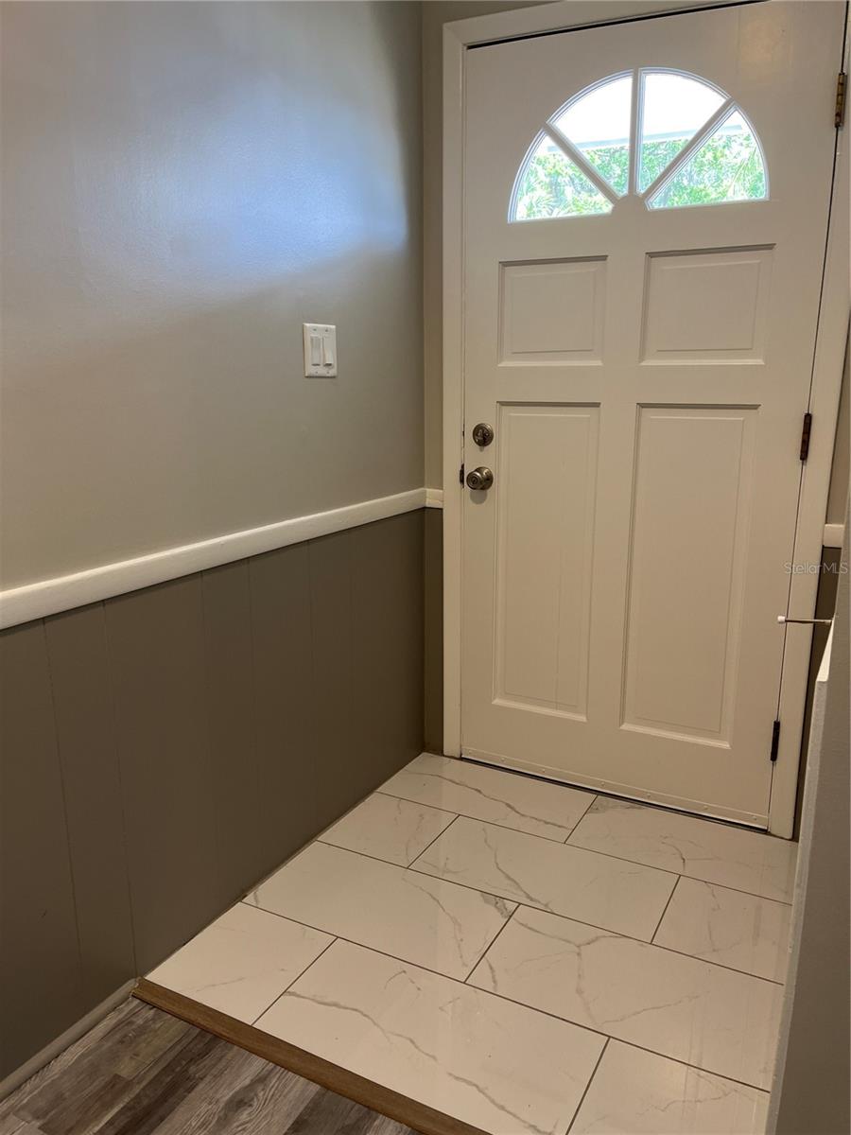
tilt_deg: -15.0
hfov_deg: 53.1
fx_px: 852
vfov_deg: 67.3
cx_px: 426
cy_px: 568
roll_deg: +0.7
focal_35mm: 26
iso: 80
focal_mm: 5.1
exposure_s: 1/60
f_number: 1.6
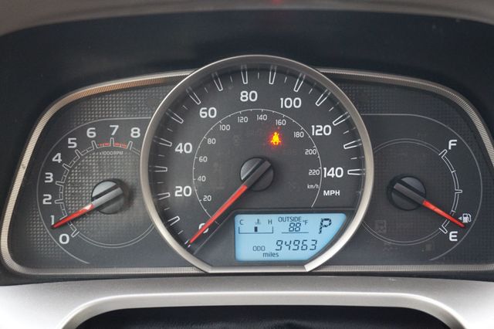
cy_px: 164
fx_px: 597
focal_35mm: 44
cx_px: 247
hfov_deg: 45.0
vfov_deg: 30.8
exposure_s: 1/60
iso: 1250
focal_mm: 29
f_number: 4.5
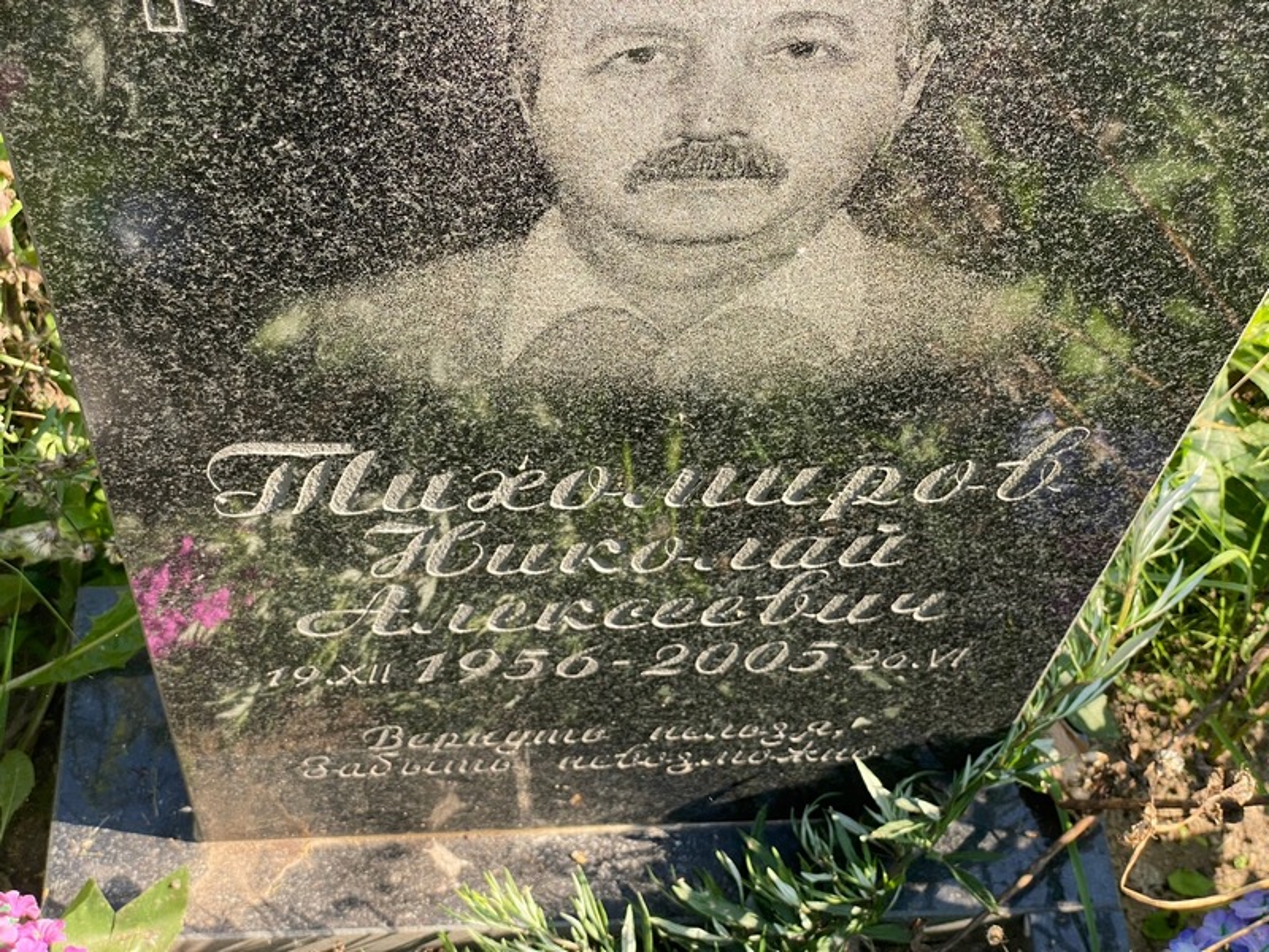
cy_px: 476
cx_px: 634
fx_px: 1906
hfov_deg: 36.8
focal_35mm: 52
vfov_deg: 28.0
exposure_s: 1/250
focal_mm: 6
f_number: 2
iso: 20
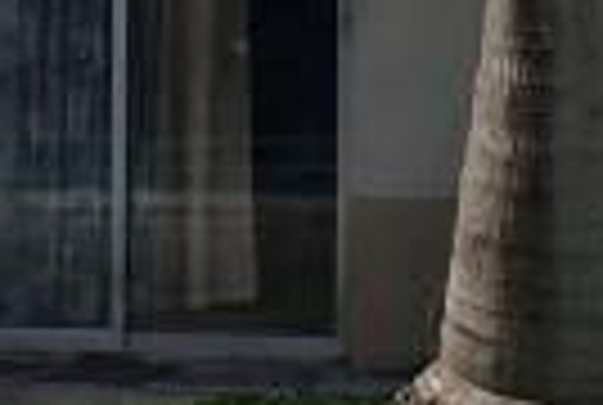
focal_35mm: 230
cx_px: 122
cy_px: 274
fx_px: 3861
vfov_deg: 6.0
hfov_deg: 8.9
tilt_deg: -5.5
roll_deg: -1.0
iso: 32
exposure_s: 1/1319
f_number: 2.2
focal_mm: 4.15
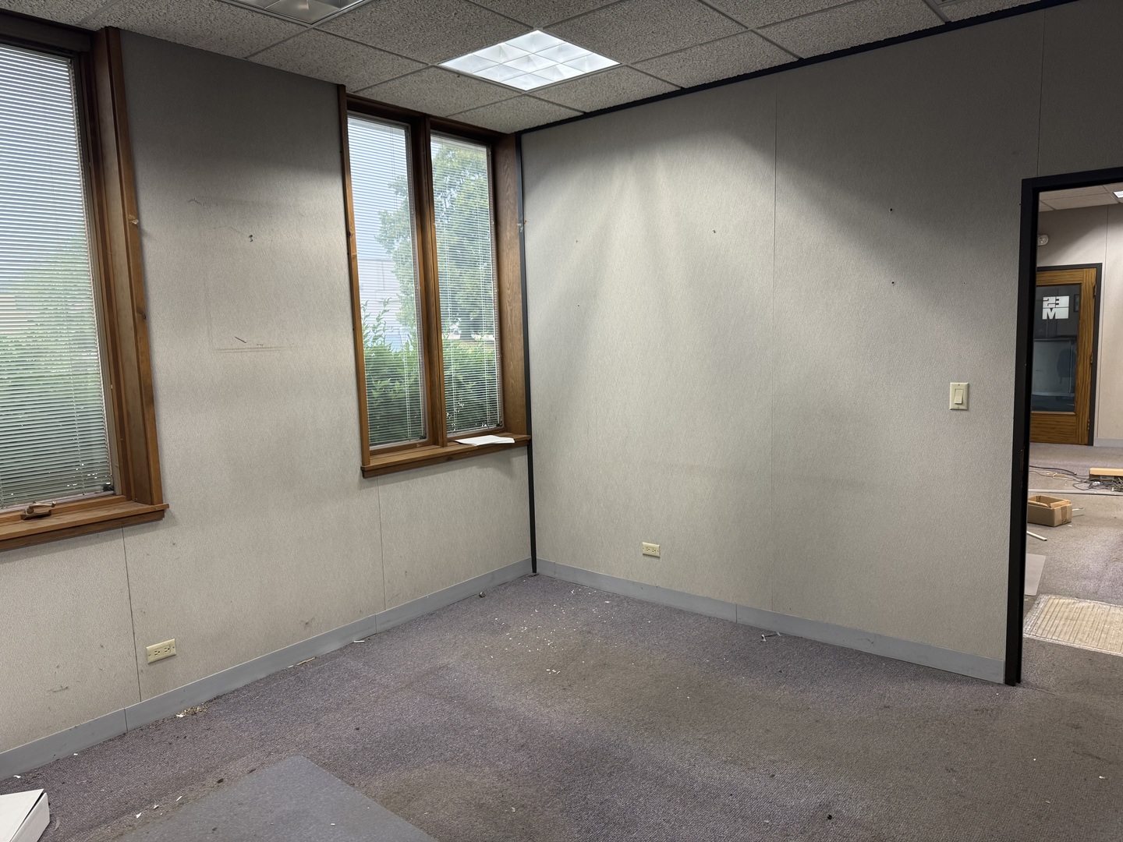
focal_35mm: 24
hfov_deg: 71.6
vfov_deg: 56.8
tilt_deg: -7.5
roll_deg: +1.7
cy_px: 421
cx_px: 562
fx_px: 779
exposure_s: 1/60
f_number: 1.78
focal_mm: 6.76
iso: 125
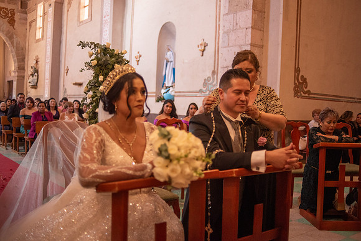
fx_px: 351
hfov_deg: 54.4
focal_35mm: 35
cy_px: 120
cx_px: 180
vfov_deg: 37.9
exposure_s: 1/320
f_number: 2
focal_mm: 35
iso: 2000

_____

WHAT IS BEING ASKED: Copy out the records exactly. Do not include the pictures.

YOUR SOLUTION:
tilt_deg: -15.0
hfov_deg: 53.1
fx_px: 852
vfov_deg: 67.3
cx_px: 426
cy_px: 568
roll_deg: +0.7
focal_35mm: 26
iso: 80
focal_mm: 5.1
exposure_s: 1/60
f_number: 1.6
cy_px: 164
fx_px: 597
focal_35mm: 44
cx_px: 247
hfov_deg: 45.0
vfov_deg: 30.8
exposure_s: 1/60
iso: 1250
focal_mm: 29
f_number: 4.5
cy_px: 476
cx_px: 634
fx_px: 1906
hfov_deg: 36.8
focal_35mm: 52
vfov_deg: 28.0
exposure_s: 1/250
focal_mm: 6
f_number: 2
iso: 20
focal_35mm: 230
cx_px: 122
cy_px: 274
fx_px: 3861
vfov_deg: 6.0
hfov_deg: 8.9
tilt_deg: -5.5
roll_deg: -1.0
iso: 32
exposure_s: 1/1319
f_number: 2.2
focal_mm: 4.15
focal_35mm: 24
hfov_deg: 71.6
vfov_deg: 56.8
tilt_deg: -7.5
roll_deg: +1.7
cy_px: 421
cx_px: 562
fx_px: 779
exposure_s: 1/60
f_number: 1.78
focal_mm: 6.76
iso: 125
fx_px: 351
hfov_deg: 54.4
focal_35mm: 35
cy_px: 120
cx_px: 180
vfov_deg: 37.9
exposure_s: 1/320
f_number: 2
focal_mm: 35
iso: 2000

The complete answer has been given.